El descendimiento

Autor: Adolfo de la Fuente

 

Al pie de cruz infame consagrada
por la muerte del justo, en la amargura
de su intenso dolor enajenada,
está la Madre entre las madres pura.

Se sienta a recibir en su regazo
aquel cuerpo querido, hora maltrecho,
dispuesta a unir con amoroso abrazo
los restos fríos a su ardiente pecho;

a lavar con el agua de sus ojos
la sangre seca en las divinas sienes,
que son aquellos míseros despojos
el solo bien de sus terrenos bienes.

De sus amigos el piadoso empeño
sigue con triste afán y amarga pena,
y cada golpe sobre el tosco leño
cruel en su pecho maternal resuena.

En la onda acerba del dolor sumida,
sólo responde a su dolor su mente,
y juzga causa de otra cruenta herida
el golpe amigo que angustiada siente.

Recibe al fin el cuerpo macilento
sobre el dulce regazo de su falda,
y al querer animarle con su aliento
aquella fría piel su labio escalda.

Ayes de íntimo afán y de terneza
su voz dirige al que era su embeleso,
y cree aplicar en la gentil cabeza
bálsamo a sus heridas con un beso.

El Verbo creador contempla inerte,
la luz de luz suprema ya extinguida,
victoriosa pasar la fría muerte
sobre Aquél que a los muertos diera vida.

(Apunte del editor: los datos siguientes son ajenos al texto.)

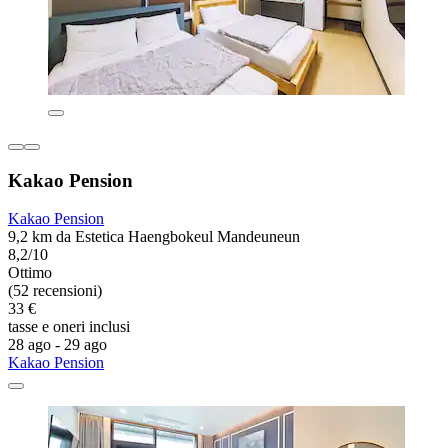
Kakao Pension
Kakao Pension
9,2 km da Estetica Haengbokeul Mandeuneun
8,2/10
Ottimo
(52 recensioni)
33 €
tasse e oneri inclusi
28 ago - 29 ago
Kakao Pension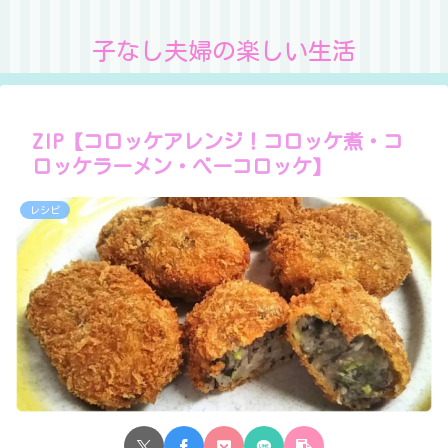
子なし夫婦の楽しい生活
ZIP【コロッケアレンジ！コロッケ煮・コ
ロッケラーメン・べーコロッケ】
レシピ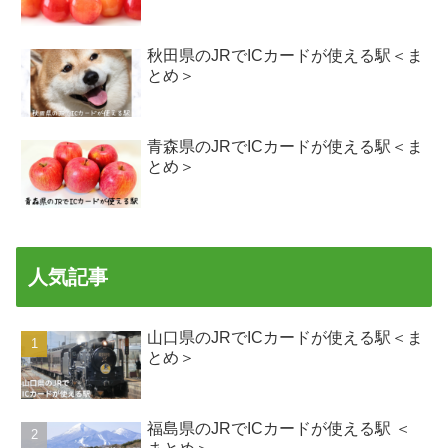
秋田県のJRでICカードが使える駅＜ま
とめ＞
青森県のJRでICカードが使える駅＜ま
とめ＞
人気記事
山口県のJRでICカードが使える駅＜ま
とめ＞
福島県のJRでICカードが使える駅 ＜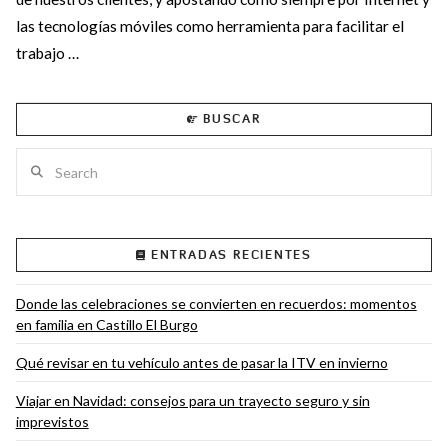
las tecnologías móviles como herramienta para facilitar el
trabajo …
BUSCAR
Search
VIEW POST
ENTRADAS RECIENTES
Donde las celebraciones se convierten en recuerdos: momentos
en familia en Castillo El Burgo
Qué revisar en tu vehículo antes de pasar la ITV en invierno
Viajar en Navidad: consejos para un trayecto seguro y sin
imprevistos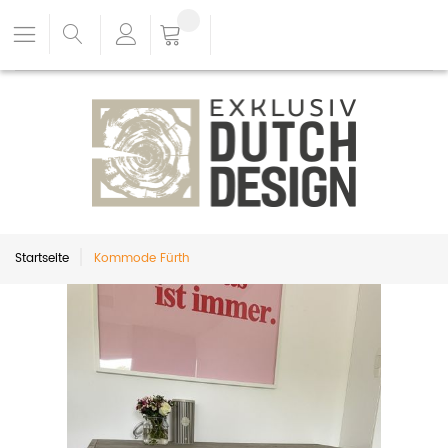
Startseite
Kommode Fürth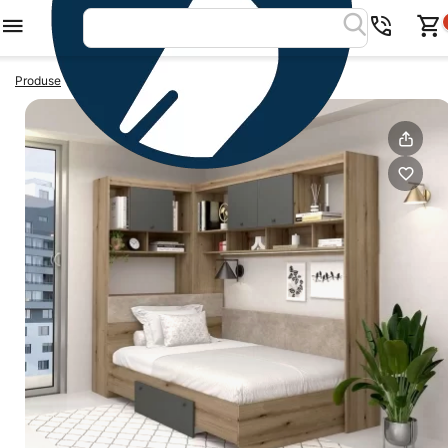
>
>
Produse
Dormitoare colt
Dormitor pe colt AMBRO 7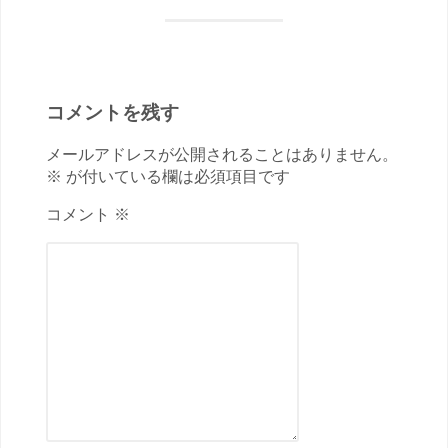
コメントを残す
メールアドレスが公開されることはありません。
※ が付いている欄は必須項目です
コメント ※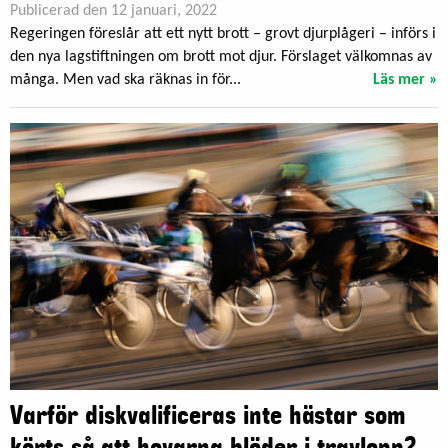
Publicerad den 12 januari, 2022
Regeringen föreslår att ett nytt brott – grovt djurplågeri – införs i
den nya lagstiftningen om brott mot djur. Förslaget välkomnas av
många. Men vad ska räknas in för...
Läs mer »
Varför diskvalificeras inte hästar som
körts så att hovarna blöder i travlopp?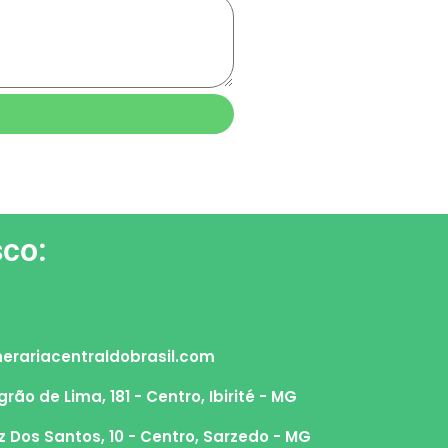
sco:
erariacentraldobrasil.com
grão de Lima, 181 - Centro, Ibirité - MG
z Dos Santos, 10 - Centro, Sarzedo - MG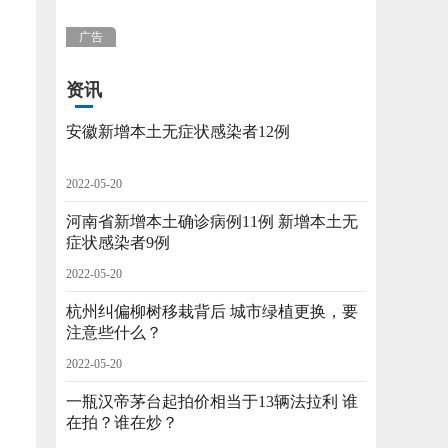
广告
资讯
安徽新增本土无症状感染者12例
2022-05-20
河南省新增本土确诊病例11例 新增本土无
症状感染者9例
2022-05-20
杭州纠偏柳树移栽背后 城市绿植更换，要
注意些什么？
2022-05-20
一瓶汉帝茅台起拍价相当于13辆法拉利 谁
在拍？谁在炒？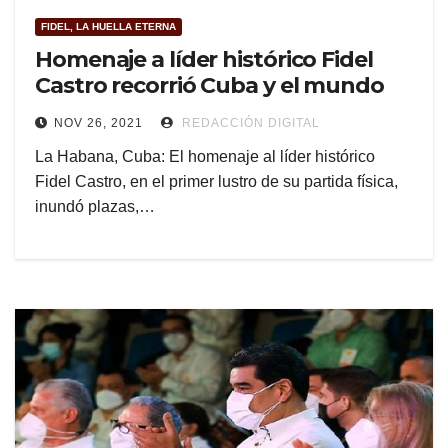
FIDEL, LA HUELLA ETERNA
Homenaje a líder histórico Fidel
Castro recorrió Cuba y el mundo
NOV 26, 2021
REDACCIÓN DIGITAL
La Habana, Cuba: El homenaje al líder histórico
Fidel Castro, en el primer lustro de su partida física,
inundó plazas,…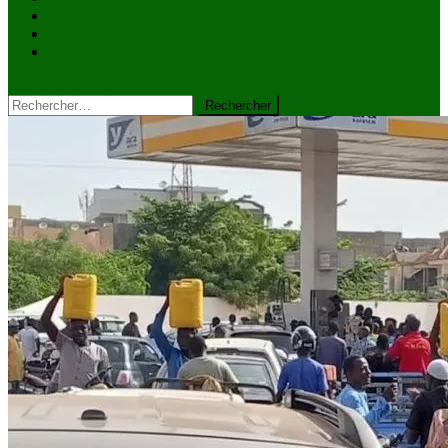
VIDÉOS
Kiosque à journaux
CONTACT
site mode button
Rechercher :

La tersa frente, del Eterno espejo,
con tez marchita, sin color ni brillo:
la pupila, que fue de Dios reflejo,
sin luz presenta el irradiante anillo.

Aquél su Hijo y a la par su Esposo,
aquél el Padre que encarnó su vida,
el que en su seno virginal glorioso
el germen puso a salvadora egida.

Su amor, su ser, su vida en Éste encierra,
y triste exclama ante su cuerpo frío:
«Mirad, oh caminantes, si en la tierra
hay un dolor que iguale al dolor mío».